Sometimes it’s really hard to write for this blog. I’ve written, and discarded, two posts already, and who the hell knows if this one will ever make it to the light of day. But I guess, let’s try anyway.
I can’t think of any topic in life that I’m not torn about in one way or other. Some say I take life too seriously, and maybe they’re right. Life is too ephemeral to take seriously – no matter what you do in this life, we all end up in the same place within generally the same timeframe, and nothing we do ultimately has any impact on anything at all. On the other hand, is not life too improbable to be flippant about? It is perhaps the greatest contradiction in life – perhaps the fundamental one – that we do not want to waste what is already wasted.

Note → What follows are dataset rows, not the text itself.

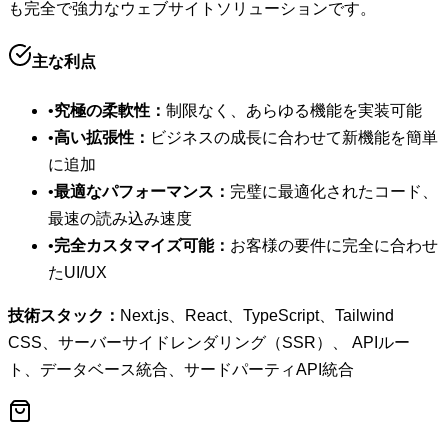
も完全で強力なウェブサイトソリューションです。
主な利点
•
究極の柔軟性：
制限なく、あらゆる機能を実装可能
•
高い拡張性：
ビジネスの成長に合わせて新機能を簡単
に追加
•
最適なパフォーマンス：
完璧に最適化されたコード、
最速の読み込み速度
•
完全カスタマイズ可能：
お客様の要件に完全に合わせ
たUI/UX
技術スタック：
Next.js、React、TypeScript、Tailwind
CSS、サーバーサイドレンダリング（SSR）、 APIルー
ト、データベース統合、サードパーティAPI統合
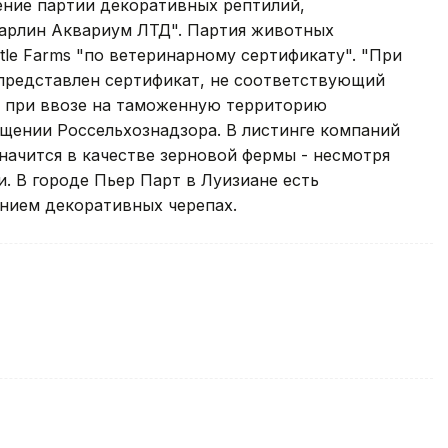
ние партии декоративных рептилий,
арлин Аквариум ЛТД". Партия животных
tle Farms "по ветеринарному сертификату". "При
 представлен сертификат, не соответствующий
 при ввозе на таможенную территорию
бщении Россельхознадзора. В листинге компаний
значится в качестве зерновой фермы - несмотря
ии. В городе Пьер Парт в Луизиане есть
нием декоративных черепах.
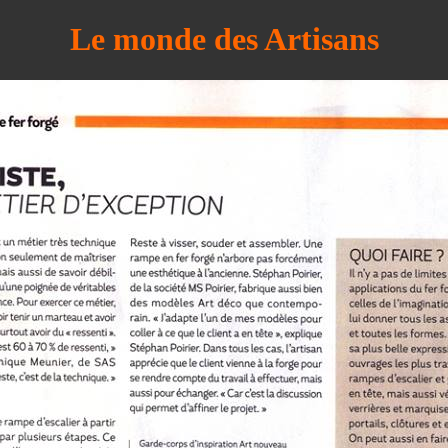
Le monde des Artisans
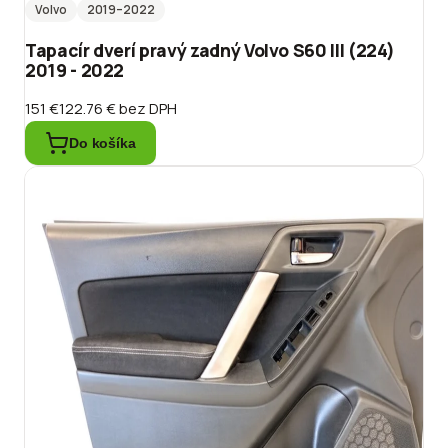
Volvo
2019
–2022
Tapacír dverí pravý zadný Volvo S60 III (224)
2019 - 2022
151 €
122.76 €
bez DPH
Do košíka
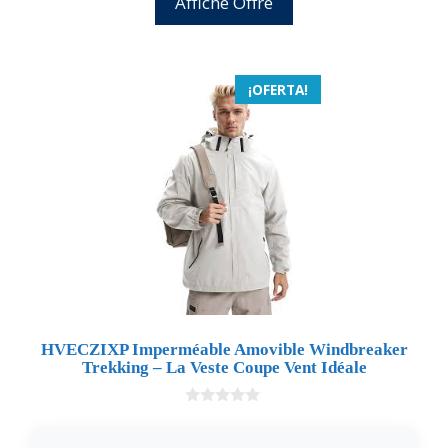
Affiche Offre
¡OFERTA!
HVECZIXP Imperméable Amovible Windbreaker
Trekking – La Veste Coupe Vent Idéale
0
d
e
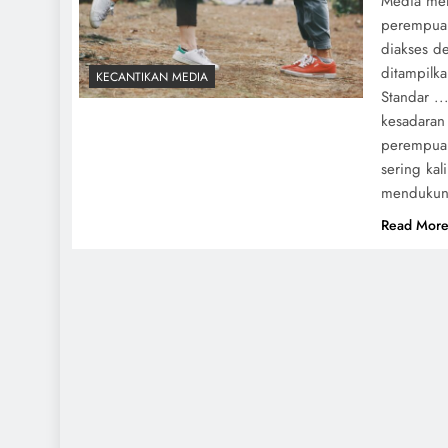
Media mem
perempuan 
diakses d
ditampilk
KECANTIKAN MEDIA
Standar ..
kesadaran
perempuan
sering kal
mendukun
Read Mor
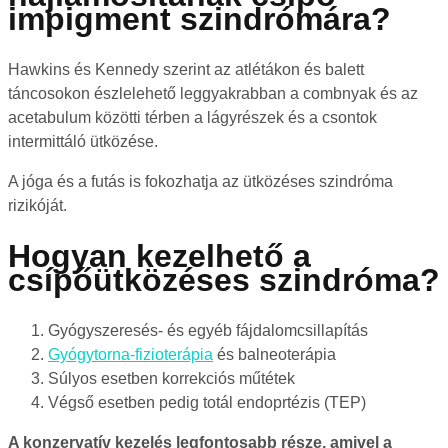
impigment szindrómára?
Hawkins és Kennedy szerint az atlétákon és balett
táncosokon észlelehető leggyakrabban a combnyak és az
acetabulum közötti térben a lágyrészek és a csontok
intermittáló ütközése.
A jóga és a futás is fokozhatja az ütközéses szindróma
rizikóját.
Hogyan kezelhető a
csípőütközéses szindróma?
Gyógyszeresés- és egyéb fájdalomcsillapítás
Gyógytorna-fizioterápia
és balneoterápia
Súlyos esetben korrekciós műtétek
Végső esetben pedig totál endoprtézis (TEP)
A konzervatív kezelés legfontosabb része, amivel a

I feel much the same way about Japan, if I am to be honest. Learning Japanese is an interesting intellectual exercise, but at the end of the day, it’s essentially a useless one. I don’t think I will ever go to Japan – I just don’t see the point in doing so, if I’m to be honest. I mean, it’s an interesting place, and there are some interesting things to see, but ultimately it’s just like where I live, just with different people, and all that entails. It seems a lot of time and money wasted. I have found talking to Japanese people to be an exercise in futility – they don’t seem to like me for some reason. Perhaps I am too direct. Perhaps they rightly sense my latent misanthropy. Why spend all the time and money to try to get to know a people who like me just about as much as everyone else does? I can be rejected a half mile away from home, after all.
And yet, for some reason, I still do it. Perhaps I am driven by something I don’t understand. Perhaps I just don’t like to give up on something I’ve invested so much into (the “sunk cost” fallacy in action). Perhaps learning things is the only reason I’ve ever had for living, and if I can’t learn something new, I may as well just hang it up here – and perhaps Japanese has become familiar enough that I’m starting to itch for the next adventure.
I’ve been feeling lately that I need to pull back on pretty much everything and seek the ultimate answer to life, the universe, and everything. I won’t be at all happy until I find it. And maybe I never will.